GCHQ's secret hilltop site in Scarborough revealed as having pivotal role in Cuban missile crisis

Part of the fortified bunker at Scarborough, used by GCHQ. Photo taken during a visit by Prince Charles on July 30, 2014. - Getty Images Europe
Part of the fortified bunker at Scarborough, used by GCHQ. Photo taken during a visit by Prince Charles on July 30, 2014. - Getty Images Europe

The pivotal role in the Cuban missile crisis played by a secret outpost of GCHQ in Scarborough has been revealed.

The task of the tiny bunker on the North Yorkshire coast, described by staff as dank and often smelly, had been to monitor the Soviet Baltic fleet and merchant shipping in the northern hemisphere.

In 1962 this somewhat unglamorous job for Britain’s cyber spy agency was thrust into the centre of world affairs as tensions between the West and the Soviet Union threatened to escalate into nuclear war.

On October 16, 1962, US President John F Kennedy had been told the Soviet Union was secretly shipping nuclear missiles to Cuba, just 90 miles off America’s south eastern coast.

US forces established a naval blockade, preventing the arrival of any ships, but some Soviet vessels were already on their way to the island.
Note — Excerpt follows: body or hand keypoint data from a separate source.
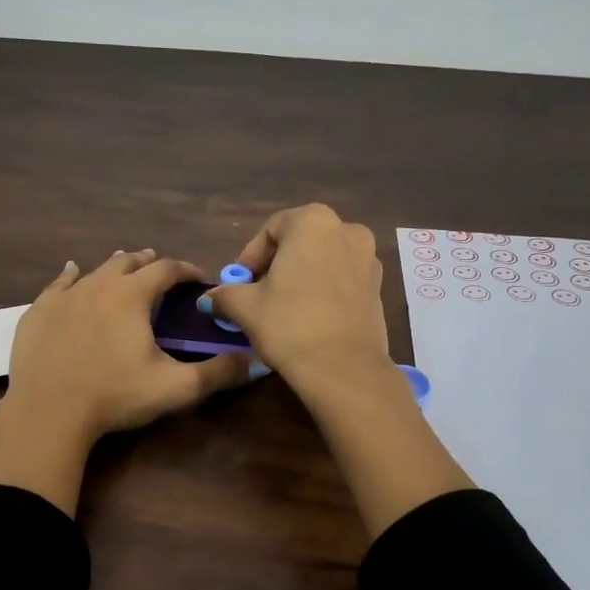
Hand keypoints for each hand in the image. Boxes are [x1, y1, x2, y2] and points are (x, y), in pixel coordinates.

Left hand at [0, 250, 253, 515]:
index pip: (166, 269)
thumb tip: (254, 362)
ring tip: (125, 264)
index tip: (198, 277)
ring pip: (95, 269)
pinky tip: (72, 272)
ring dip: (115, 266)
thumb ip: (218, 373)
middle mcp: (98, 284)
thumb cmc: (116, 396)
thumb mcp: (175, 388)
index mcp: (132, 295)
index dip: (186, 270)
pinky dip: (71, 275)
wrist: (48, 412)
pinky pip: (58, 284)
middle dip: (149, 262)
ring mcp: (64, 296)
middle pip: (129, 262)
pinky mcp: (38, 312)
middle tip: (161, 269)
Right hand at [207, 205, 390, 388]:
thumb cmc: (289, 324)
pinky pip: (342, 281)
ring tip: (283, 310)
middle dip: (276, 267)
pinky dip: (323, 292)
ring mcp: (369, 259)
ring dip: (301, 279)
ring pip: (323, 262)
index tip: (239, 285)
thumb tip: (209, 298)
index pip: (271, 230)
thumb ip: (225, 294)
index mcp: (314, 221)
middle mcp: (347, 230)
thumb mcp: (245, 307)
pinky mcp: (379, 289)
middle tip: (257, 296)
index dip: (250, 258)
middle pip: (300, 243)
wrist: (344, 368)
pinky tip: (309, 319)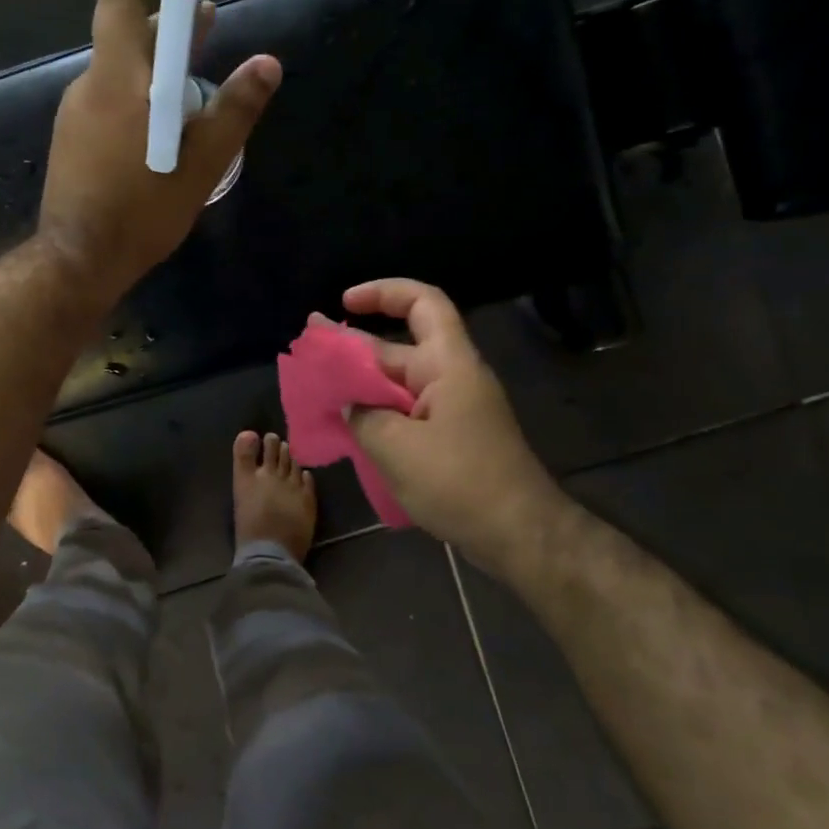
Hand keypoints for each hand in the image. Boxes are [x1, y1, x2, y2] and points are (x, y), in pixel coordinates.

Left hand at [38, 0, 280, 300]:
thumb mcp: (202, 163)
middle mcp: (90, 86)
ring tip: (197, 74)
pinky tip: (165, 123)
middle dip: (169, 22)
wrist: (79, 259)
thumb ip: (235, 110)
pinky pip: (111, 101)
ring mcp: (76, 115)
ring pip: (121, 73)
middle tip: (207, 19)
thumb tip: (268, 64)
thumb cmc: (142, 209)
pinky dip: (141, 94)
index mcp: (117, 79)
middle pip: (126, 36)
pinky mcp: (73, 142)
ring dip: (157, 64)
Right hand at [343, 278, 572, 574]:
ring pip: (398, 386)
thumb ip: (362, 418)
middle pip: (399, 348)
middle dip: (354, 348)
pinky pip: (406, 414)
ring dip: (361, 387)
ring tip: (317, 393)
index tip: (345, 303)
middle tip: (310, 353)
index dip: (384, 293)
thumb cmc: (460, 481)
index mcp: (448, 365)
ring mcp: (452, 411)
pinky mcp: (450, 439)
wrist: (519, 535)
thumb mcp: (397, 448)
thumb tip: (347, 407)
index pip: (423, 304)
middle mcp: (451, 379)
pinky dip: (376, 416)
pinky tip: (346, 431)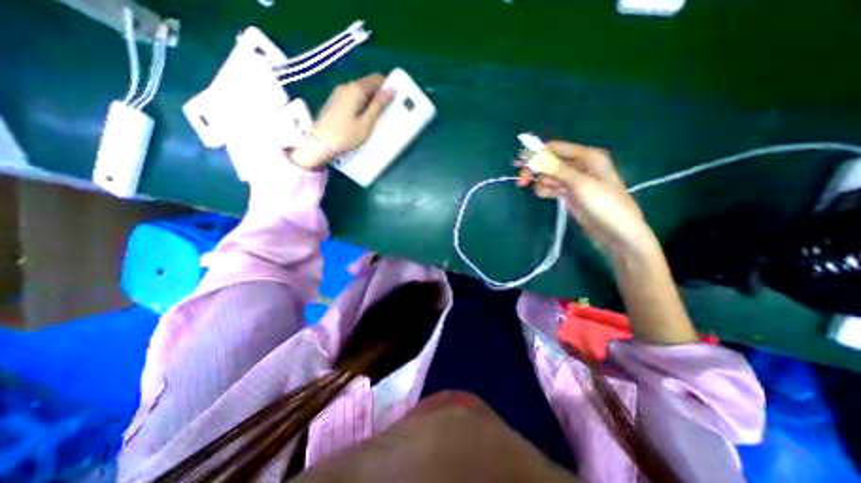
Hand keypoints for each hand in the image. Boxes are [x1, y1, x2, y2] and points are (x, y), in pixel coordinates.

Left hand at [290, 71, 393, 166]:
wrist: (319, 143)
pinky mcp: (334, 102)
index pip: (374, 79)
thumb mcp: (366, 123)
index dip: (386, 84)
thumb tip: (391, 91)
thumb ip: (378, 106)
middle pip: (366, 84)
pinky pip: (352, 96)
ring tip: (377, 113)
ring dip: (370, 98)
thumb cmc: (346, 135)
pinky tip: (364, 115)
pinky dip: (361, 102)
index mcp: (356, 90)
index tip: (395, 95)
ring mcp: (338, 93)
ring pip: (359, 90)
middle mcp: (346, 87)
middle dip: (378, 92)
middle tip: (388, 107)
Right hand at [520, 139, 657, 256]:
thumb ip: (556, 169)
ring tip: (543, 192)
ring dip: (541, 182)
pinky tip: (545, 195)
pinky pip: (552, 187)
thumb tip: (534, 158)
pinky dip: (546, 189)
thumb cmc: (604, 204)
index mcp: (587, 156)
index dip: (537, 154)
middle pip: (549, 162)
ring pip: (548, 175)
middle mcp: (579, 165)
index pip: (556, 148)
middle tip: (522, 181)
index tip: (520, 164)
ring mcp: (573, 181)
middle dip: (535, 169)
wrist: (616, 232)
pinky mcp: (569, 194)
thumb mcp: (580, 184)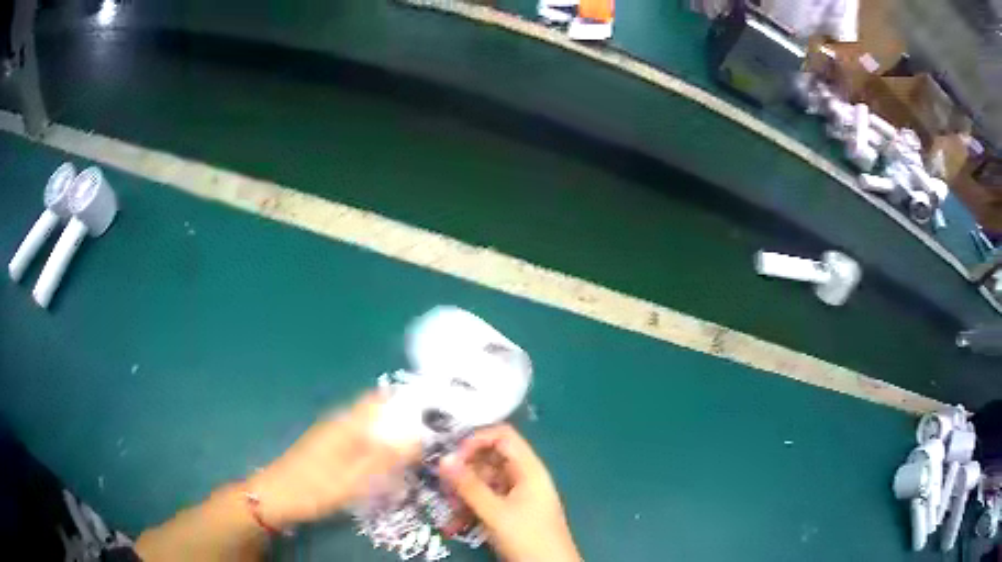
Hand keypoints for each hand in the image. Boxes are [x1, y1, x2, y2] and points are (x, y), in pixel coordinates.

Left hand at [247, 391, 420, 528]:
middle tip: (428, 446)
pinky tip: (385, 470)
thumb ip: (386, 457)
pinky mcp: (329, 449)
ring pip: (371, 429)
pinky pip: (361, 442)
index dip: (407, 401)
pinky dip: (377, 451)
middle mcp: (340, 422)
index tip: (433, 417)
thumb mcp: (354, 478)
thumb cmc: (315, 488)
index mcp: (347, 423)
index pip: (380, 398)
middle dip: (404, 425)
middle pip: (378, 413)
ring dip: (391, 440)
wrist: (275, 498)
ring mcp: (333, 435)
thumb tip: (419, 435)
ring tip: (412, 460)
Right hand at [440, 424, 580, 561]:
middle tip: (443, 486)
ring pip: (484, 483)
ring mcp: (517, 496)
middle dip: (464, 472)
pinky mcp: (510, 513)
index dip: (476, 440)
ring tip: (450, 510)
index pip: (502, 437)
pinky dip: (470, 510)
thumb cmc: (528, 537)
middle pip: (490, 460)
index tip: (452, 457)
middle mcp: (524, 478)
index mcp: (529, 469)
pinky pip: (486, 502)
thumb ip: (469, 486)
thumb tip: (444, 458)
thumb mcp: (495, 512)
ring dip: (463, 495)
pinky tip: (455, 526)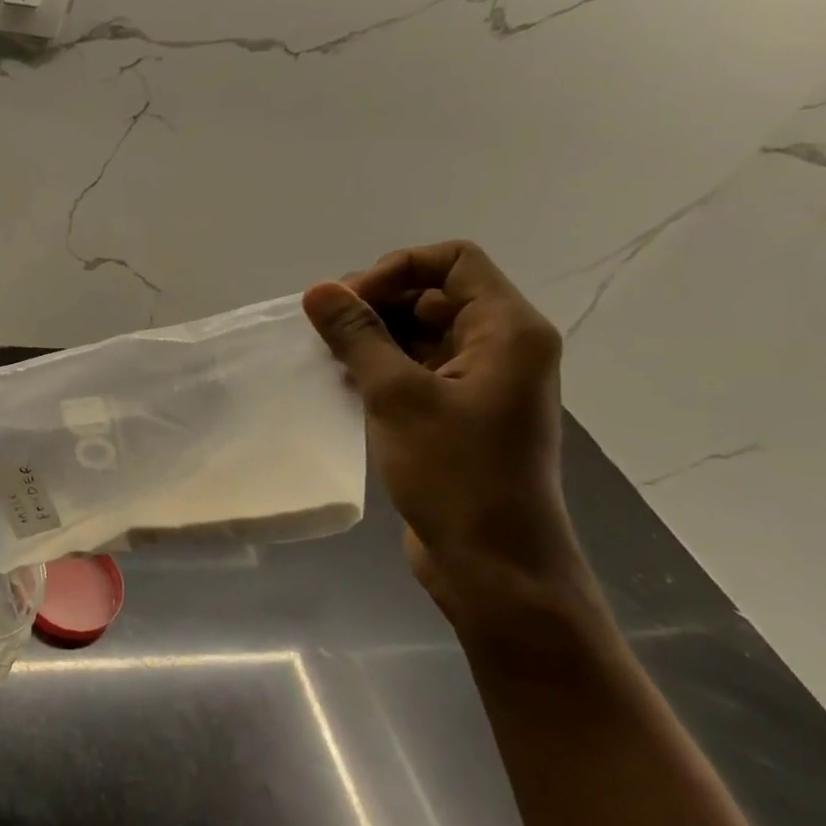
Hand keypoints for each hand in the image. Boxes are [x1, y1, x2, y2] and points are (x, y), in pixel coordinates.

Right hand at [302, 240, 604, 644]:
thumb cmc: (456, 473)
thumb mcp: (398, 396)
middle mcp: (501, 347)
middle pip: (435, 293)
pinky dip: (380, 365)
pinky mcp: (459, 412)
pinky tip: (342, 380)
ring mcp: (481, 382)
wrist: (493, 564)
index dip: (397, 268)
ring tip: (328, 355)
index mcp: (508, 330)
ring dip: (373, 335)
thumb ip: (357, 336)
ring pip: (420, 332)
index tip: (349, 300)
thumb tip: (318, 290)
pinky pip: (417, 367)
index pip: (454, 261)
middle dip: (377, 302)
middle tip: (327, 329)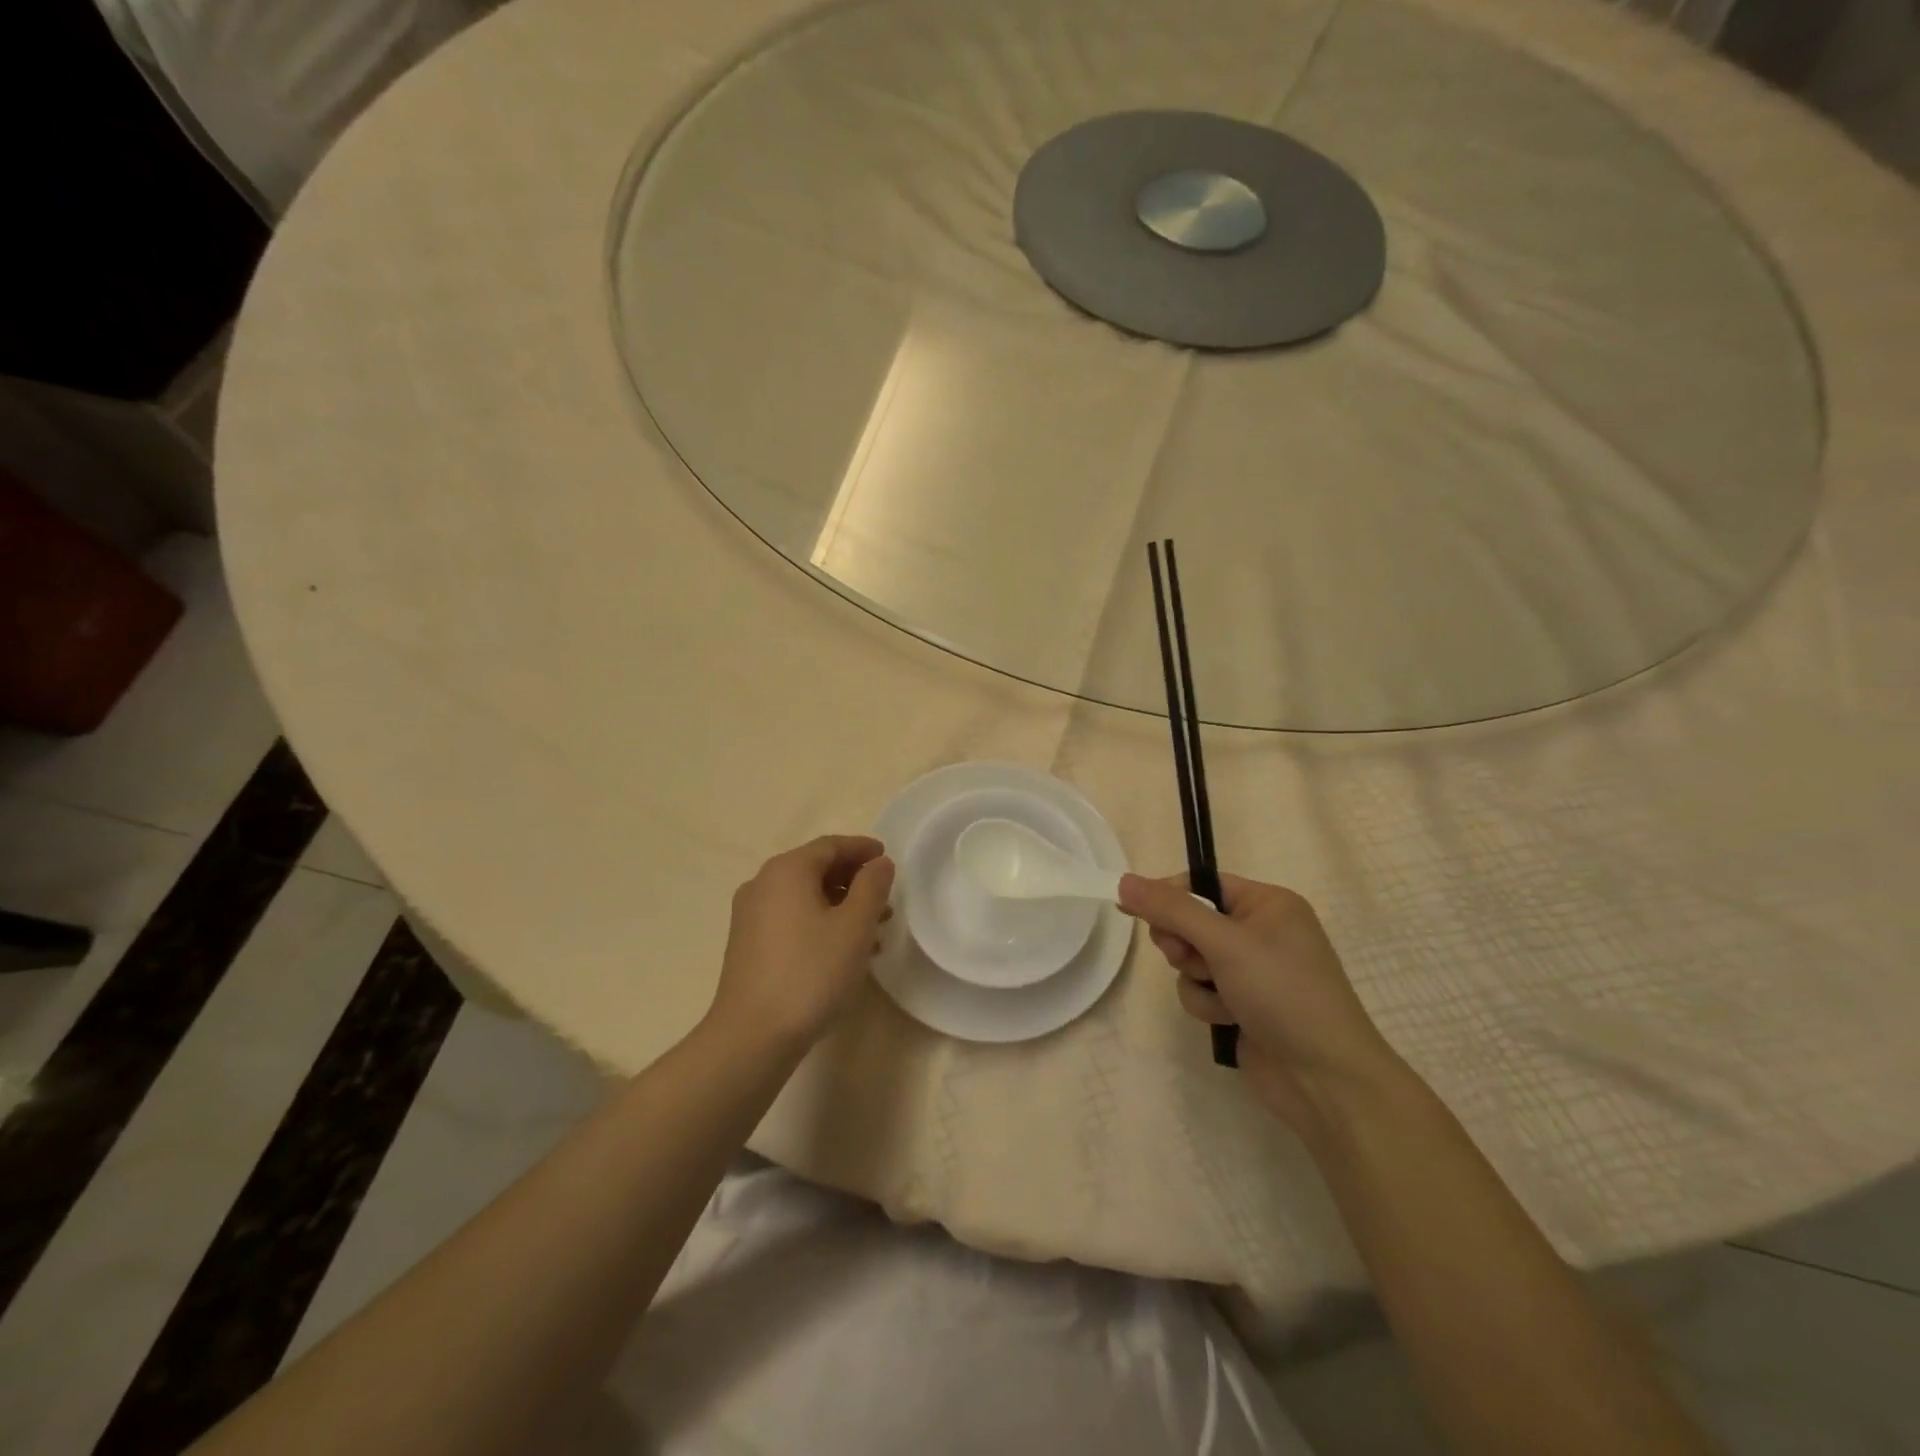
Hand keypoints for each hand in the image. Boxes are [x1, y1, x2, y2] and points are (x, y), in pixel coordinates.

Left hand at [710, 835, 895, 1051]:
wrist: (752, 1036)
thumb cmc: (811, 972)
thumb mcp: (854, 926)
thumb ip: (872, 886)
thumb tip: (879, 863)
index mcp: (787, 870)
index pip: (830, 846)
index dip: (862, 849)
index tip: (887, 858)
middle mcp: (763, 884)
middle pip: (815, 869)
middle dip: (854, 881)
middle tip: (885, 900)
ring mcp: (750, 916)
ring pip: (804, 897)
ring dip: (840, 906)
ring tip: (873, 932)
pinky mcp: (747, 945)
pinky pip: (791, 919)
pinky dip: (819, 923)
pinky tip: (843, 952)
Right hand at [1119, 872, 1398, 1132]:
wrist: (1325, 1080)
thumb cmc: (1283, 994)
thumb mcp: (1225, 943)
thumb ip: (1172, 910)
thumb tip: (1124, 880)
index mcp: (1268, 904)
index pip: (1202, 884)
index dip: (1168, 895)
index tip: (1132, 908)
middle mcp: (1261, 931)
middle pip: (1192, 921)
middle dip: (1183, 943)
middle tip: (1188, 958)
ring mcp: (1252, 971)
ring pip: (1191, 960)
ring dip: (1196, 979)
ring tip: (1222, 998)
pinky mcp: (1243, 1005)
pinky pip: (1201, 990)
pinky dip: (1207, 1004)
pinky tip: (1230, 1020)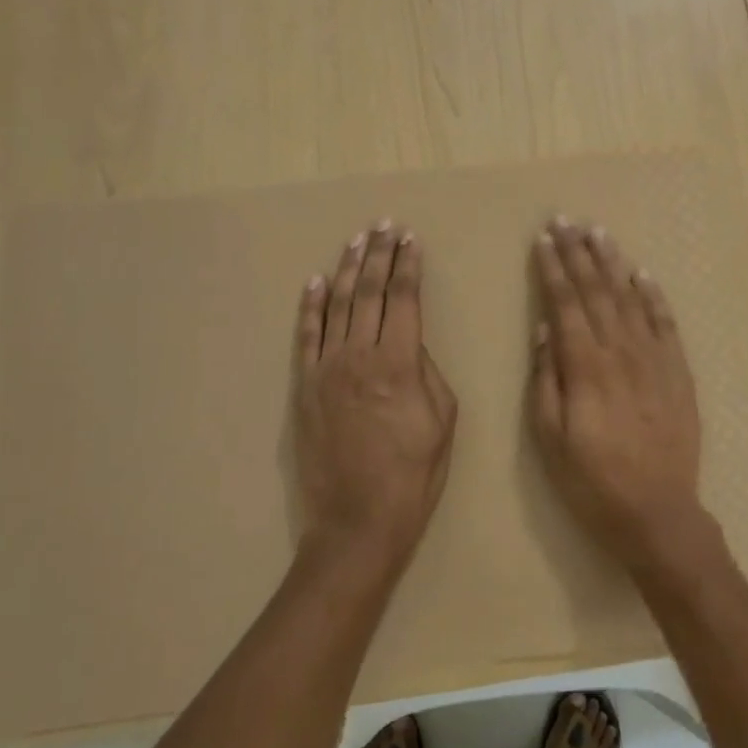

Any confrontation between the two naval forces risked escalation into nuclear war.

The operators in the Scarborough bunker were able to intercept the Soviet ships reporting back their position and establish where they were heading.

"Traditionally just another task at the bottom of Scarborough's priority list, suddenly escalated to the very top priority for British intelligence," Tony Comer, GCHQ's historian told the BBC.

“Were the Soviets going to call Kennedy's bluff or not? Scarborough was the organisation that was able to say exactly where these vessels were, when they stopped sailing towards Cuba and when they turned around and headed back to the Soviet Union," Mr Comer added.

The role of the secret hilltop site overlooking the North Sea is the focus of the first part of a BBC Radio 4 series called The Secret History of GCHQ. It reveals how staff were strictly controlled for security purposes.

"The room was full of people, headphones on,” one veteran staff member explained. “Your role was to not miss a beat."

The current director of the base, like other staff, still only gives her first name to protect identities.

"If you wanted to go to the toilet, you had to put your hand up, somebody's got to come in and take your place," Sheila said.

Alongside the work at Scarborough, Britain made two further contributions that helped President Kennedy formulate his strategy during the crisis.

First, the British ambassador in Washington, David Ormsby-Gore, a close friend of President Kennedy, was accorded the unprecedented privilege of sitting in on sessions of the National Security Council.

On October 23, he made a crucial suggestion: that the proposed "quarantine line" of the American naval blockade be modified from 800 miles to 500 miles off the Cuban coast. This notable British proposition would give the Soviet ships approaching from Europe more time to react, and provide Russian President Khrushchev with a face-saver.

The second British contribution was revealed in 1993 when government documents were released under the 30-year rule.

They showed that at the height of the crisis, Prime Minister Harold Macmilan had offered to give up some of Britain’s nuclear weapons in exchange for Soviet withdrawal of missiles from Cuba.

“I feel sure that a long period of blockade, and possibly a Russian reaction in the Caribbean or elsewhere, will lead us nowhere,” Macmillan had said in a personal telegram to David Ormsby-Gore on the day the US imposed a naval blockade.

The declassified papers revealed a personal note from Macmillan to Kennedy in which he had said: “I put the proposal that it might be helpful to save the Russians' face if we undertake during the same period (that Soviet missiles are withdrawn) to allow the immobilization of our Thor missiles, of which there are 60, under UN supervision”.

The offer was not taken up.

The crisis was resolved when President Khrushchev "blinked". He sent a telegram proposing that, if America would promise not to invade Cuba, he would pull out the missiles. It was, in Macmillan's opinion, "a complete capitulation".

The GCHQ base at Scarborough was established just before the First World War because its position was ideal to intercept German naval radio signals in the North Sea.

During the Second World War it helped locate German U-boats in the Atlantic and shifted its focus to monitoring Soviet communications in the years of the Cold War. It is still a functioning GCHQ location.

Part one of The Secret History of GCHQ is on BBC Radio 4 on Monday October 21 at 20:00 BST and on BBC Sounds.